[LeetCode] 3163. String Compression III

Given a string word, compress it using the following algorithm:
Begin with an empty string comp. While word is not empty, use the following operation:
Remove a maximum length prefix of word made of a single character c repeating at most 9 times.
Append the length of the prefix followed by c to comp.
Return the string comp.

Example 1:
Input: word = “abcde”
Output: “1a1b1c1d1e”

Explanation:
Initially, comp = “”. Apply the operation 5 times, choosing “a”, “b”, “c”, “d”, and “e” as the prefix in each operation.

For each prefix, append “1” followed by the character to comp.

Example 2:
Input: word = “aaaaaaaaaaaaaabb”
Output: “9a5a2b”

Explanation:
Initially, comp = “”. Apply the operation 3 times, choosing “aaaaaaaaa”, “aaaaa”, and “bb” as the prefix in each operation.

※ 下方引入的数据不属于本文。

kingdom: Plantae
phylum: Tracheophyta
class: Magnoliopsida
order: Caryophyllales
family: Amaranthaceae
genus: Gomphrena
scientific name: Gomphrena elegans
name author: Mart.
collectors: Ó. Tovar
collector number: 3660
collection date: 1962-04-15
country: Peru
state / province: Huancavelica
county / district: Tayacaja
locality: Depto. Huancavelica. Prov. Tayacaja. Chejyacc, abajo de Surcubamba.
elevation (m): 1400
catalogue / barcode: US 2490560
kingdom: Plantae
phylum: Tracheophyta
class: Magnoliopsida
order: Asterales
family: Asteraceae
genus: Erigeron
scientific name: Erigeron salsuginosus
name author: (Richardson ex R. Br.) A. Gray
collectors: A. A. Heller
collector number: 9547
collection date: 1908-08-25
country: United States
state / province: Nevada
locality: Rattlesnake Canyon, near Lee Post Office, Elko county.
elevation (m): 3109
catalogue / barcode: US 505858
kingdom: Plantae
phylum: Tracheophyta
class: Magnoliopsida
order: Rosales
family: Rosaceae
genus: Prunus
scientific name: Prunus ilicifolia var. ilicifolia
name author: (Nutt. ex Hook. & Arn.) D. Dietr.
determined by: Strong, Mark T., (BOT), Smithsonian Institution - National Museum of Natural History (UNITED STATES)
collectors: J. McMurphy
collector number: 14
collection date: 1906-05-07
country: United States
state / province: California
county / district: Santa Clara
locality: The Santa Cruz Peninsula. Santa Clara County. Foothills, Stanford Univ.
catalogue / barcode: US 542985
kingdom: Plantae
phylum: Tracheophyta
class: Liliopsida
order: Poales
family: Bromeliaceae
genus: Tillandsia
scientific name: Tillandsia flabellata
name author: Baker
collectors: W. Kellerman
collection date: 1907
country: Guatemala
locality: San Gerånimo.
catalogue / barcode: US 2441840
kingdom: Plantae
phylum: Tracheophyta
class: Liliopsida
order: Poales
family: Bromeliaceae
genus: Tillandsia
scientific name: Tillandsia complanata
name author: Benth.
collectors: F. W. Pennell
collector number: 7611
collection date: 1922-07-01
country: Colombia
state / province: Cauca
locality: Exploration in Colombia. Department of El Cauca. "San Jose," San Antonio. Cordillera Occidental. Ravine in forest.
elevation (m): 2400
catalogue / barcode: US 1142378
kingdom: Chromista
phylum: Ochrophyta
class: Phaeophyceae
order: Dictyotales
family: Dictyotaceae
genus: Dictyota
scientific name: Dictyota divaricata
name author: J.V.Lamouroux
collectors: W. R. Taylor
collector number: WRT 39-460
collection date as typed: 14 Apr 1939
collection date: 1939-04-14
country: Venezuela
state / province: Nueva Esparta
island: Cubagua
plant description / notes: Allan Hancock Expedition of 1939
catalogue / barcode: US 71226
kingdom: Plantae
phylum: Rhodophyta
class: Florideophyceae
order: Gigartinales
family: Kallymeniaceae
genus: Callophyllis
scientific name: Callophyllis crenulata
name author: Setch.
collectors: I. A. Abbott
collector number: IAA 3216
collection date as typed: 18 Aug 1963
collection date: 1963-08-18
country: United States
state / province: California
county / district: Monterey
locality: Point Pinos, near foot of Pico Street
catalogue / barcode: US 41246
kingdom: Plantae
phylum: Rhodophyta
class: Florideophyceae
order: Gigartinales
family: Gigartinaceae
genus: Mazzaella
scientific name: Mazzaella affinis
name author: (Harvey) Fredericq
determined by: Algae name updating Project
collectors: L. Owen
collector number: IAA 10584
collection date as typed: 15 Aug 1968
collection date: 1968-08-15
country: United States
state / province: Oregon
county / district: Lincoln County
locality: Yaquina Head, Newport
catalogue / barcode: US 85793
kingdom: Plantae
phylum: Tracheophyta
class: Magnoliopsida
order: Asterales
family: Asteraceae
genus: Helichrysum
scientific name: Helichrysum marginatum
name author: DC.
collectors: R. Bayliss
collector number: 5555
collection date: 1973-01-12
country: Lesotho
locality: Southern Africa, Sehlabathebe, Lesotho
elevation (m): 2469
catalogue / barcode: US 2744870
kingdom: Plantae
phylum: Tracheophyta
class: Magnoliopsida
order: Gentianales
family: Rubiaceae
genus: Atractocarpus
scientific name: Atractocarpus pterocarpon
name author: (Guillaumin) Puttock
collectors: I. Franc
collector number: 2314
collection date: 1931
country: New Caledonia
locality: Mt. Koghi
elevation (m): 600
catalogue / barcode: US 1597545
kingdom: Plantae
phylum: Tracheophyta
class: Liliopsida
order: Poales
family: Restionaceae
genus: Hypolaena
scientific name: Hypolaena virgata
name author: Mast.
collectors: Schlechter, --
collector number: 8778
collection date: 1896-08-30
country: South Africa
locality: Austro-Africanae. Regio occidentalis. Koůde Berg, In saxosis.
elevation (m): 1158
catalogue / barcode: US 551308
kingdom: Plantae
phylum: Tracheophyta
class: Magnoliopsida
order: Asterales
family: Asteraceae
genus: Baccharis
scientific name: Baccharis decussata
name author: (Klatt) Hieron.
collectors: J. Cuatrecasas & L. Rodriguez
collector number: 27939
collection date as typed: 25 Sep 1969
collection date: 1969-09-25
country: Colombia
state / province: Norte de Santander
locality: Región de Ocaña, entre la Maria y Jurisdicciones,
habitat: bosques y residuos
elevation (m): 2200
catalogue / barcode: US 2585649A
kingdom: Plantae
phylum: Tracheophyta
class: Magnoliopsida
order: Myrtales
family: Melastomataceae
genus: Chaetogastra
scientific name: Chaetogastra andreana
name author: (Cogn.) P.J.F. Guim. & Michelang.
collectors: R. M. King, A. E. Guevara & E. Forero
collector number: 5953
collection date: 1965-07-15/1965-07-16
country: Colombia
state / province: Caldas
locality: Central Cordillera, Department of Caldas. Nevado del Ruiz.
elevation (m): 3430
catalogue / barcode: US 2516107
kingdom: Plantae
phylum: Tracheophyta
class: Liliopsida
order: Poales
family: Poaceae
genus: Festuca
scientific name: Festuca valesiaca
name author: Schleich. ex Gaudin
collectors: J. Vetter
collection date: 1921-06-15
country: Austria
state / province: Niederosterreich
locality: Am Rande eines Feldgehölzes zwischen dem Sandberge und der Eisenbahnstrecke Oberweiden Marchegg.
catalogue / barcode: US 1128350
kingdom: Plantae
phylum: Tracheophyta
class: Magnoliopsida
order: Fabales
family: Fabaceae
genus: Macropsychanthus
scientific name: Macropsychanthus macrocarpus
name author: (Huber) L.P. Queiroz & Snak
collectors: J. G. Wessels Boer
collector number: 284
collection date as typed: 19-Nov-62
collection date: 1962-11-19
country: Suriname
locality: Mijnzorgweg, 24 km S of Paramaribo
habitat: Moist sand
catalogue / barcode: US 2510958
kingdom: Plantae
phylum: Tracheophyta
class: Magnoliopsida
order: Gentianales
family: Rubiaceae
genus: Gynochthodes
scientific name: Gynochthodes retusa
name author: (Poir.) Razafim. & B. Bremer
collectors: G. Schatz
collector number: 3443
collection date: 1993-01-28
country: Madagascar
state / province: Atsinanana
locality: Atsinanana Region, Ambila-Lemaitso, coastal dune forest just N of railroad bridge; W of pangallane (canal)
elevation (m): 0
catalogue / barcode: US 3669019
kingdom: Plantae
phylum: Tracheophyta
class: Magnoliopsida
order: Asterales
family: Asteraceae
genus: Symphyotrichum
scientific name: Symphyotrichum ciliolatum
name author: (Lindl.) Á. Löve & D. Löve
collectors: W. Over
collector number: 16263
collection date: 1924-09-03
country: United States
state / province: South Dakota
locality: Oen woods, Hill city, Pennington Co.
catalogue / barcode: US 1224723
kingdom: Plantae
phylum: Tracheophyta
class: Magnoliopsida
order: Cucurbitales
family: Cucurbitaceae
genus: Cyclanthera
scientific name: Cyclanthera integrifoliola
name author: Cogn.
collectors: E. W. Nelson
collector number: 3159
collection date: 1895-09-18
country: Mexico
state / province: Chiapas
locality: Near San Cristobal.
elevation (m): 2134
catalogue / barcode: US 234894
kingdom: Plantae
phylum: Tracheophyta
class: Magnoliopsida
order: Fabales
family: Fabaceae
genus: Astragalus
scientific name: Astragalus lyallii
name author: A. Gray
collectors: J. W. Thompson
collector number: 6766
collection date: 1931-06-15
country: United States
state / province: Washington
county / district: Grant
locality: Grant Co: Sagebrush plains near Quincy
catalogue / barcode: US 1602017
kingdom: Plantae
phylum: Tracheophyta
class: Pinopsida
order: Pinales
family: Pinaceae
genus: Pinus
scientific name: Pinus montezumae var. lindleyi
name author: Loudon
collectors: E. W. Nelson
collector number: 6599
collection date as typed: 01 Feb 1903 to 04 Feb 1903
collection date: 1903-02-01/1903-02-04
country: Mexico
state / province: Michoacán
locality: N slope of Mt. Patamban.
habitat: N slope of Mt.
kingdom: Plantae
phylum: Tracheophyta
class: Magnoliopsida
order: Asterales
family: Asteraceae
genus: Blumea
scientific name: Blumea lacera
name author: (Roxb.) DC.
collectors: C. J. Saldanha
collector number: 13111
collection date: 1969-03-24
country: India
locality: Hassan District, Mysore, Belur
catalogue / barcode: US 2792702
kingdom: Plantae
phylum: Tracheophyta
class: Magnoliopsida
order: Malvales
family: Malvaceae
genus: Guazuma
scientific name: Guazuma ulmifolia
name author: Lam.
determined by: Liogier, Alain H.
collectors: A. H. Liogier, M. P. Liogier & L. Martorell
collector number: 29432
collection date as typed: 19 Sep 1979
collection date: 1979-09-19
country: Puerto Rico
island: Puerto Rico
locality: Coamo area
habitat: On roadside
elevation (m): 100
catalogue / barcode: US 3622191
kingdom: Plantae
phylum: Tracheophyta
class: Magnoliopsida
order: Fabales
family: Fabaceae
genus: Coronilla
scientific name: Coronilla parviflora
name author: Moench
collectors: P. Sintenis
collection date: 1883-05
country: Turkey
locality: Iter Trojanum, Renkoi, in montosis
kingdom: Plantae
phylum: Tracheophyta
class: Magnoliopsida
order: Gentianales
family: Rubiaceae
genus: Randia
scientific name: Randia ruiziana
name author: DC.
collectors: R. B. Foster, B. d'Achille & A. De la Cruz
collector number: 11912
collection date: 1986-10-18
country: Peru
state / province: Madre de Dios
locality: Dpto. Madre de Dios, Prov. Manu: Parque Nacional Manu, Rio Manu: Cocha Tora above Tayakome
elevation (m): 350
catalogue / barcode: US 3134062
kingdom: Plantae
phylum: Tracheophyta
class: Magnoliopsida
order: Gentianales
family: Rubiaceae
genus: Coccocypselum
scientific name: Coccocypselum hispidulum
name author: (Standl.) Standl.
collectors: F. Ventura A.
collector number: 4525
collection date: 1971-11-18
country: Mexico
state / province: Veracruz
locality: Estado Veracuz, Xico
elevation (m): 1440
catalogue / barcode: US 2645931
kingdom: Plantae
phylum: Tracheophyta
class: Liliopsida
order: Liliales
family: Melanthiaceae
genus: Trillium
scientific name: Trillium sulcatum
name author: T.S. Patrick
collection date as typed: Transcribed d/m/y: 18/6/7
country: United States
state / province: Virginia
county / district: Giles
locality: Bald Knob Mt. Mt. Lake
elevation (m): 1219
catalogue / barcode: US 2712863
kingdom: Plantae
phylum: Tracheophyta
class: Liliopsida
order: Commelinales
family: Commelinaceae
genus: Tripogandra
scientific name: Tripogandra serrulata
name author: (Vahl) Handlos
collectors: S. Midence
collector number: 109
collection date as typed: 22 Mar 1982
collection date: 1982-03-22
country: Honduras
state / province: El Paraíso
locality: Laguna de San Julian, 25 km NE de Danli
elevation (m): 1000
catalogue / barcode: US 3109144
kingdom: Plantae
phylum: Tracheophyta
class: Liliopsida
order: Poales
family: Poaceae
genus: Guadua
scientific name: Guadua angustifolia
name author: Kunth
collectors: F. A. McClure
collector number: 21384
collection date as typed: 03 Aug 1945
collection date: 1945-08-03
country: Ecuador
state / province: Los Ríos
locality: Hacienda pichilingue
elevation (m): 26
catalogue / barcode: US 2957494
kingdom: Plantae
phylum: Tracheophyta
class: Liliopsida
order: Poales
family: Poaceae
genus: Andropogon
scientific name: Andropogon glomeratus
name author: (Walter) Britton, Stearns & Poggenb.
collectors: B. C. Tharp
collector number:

For prefix “aaaaaaaaa”, append “9” followed by “a” to comp.
For prefix “aaaaa”, append “5” followed by “a” to comp.
For prefix “bb”, append “2” followed by “b” to comp.

Constraints:
1 <= word.length <= 2 * 105
word consists only of lowercase English letters.

压缩字符串 III。

给你一个字符串 word，请你使用以下算法进行压缩： - 从空字符串 comp 开始。当 word 不为空 时，执行以下操作： - 移除 word 的最长单字符前缀，该前缀由单一字符 c 重复多次组成，且该前缀长度 最多 为 9 。 - 将前缀的长度和字符 c 追加到 comp 。 返回字符串 comp 。

思路

这是一道模拟题。按照题意卡住条件即可，可直接参见代码。

复杂度

时间O(n)
空间O(n) - output 也是个字符串

代码

Java实现

class Solution {
    public String compressedString(String word) {
        StringBuilder sb = new StringBuilder();
        int n = word.length();
        int i = 0;
        int count = 0;
        while (i < n) {
            char cur = word.charAt(i);
            while (i < n && word.charAt(i) == cur && count < 9) {
                count++;
                i++;
            }
            sb.append(count);
            sb.append(cur);
            count = 0;
        }
        return sb.toString();
    }
}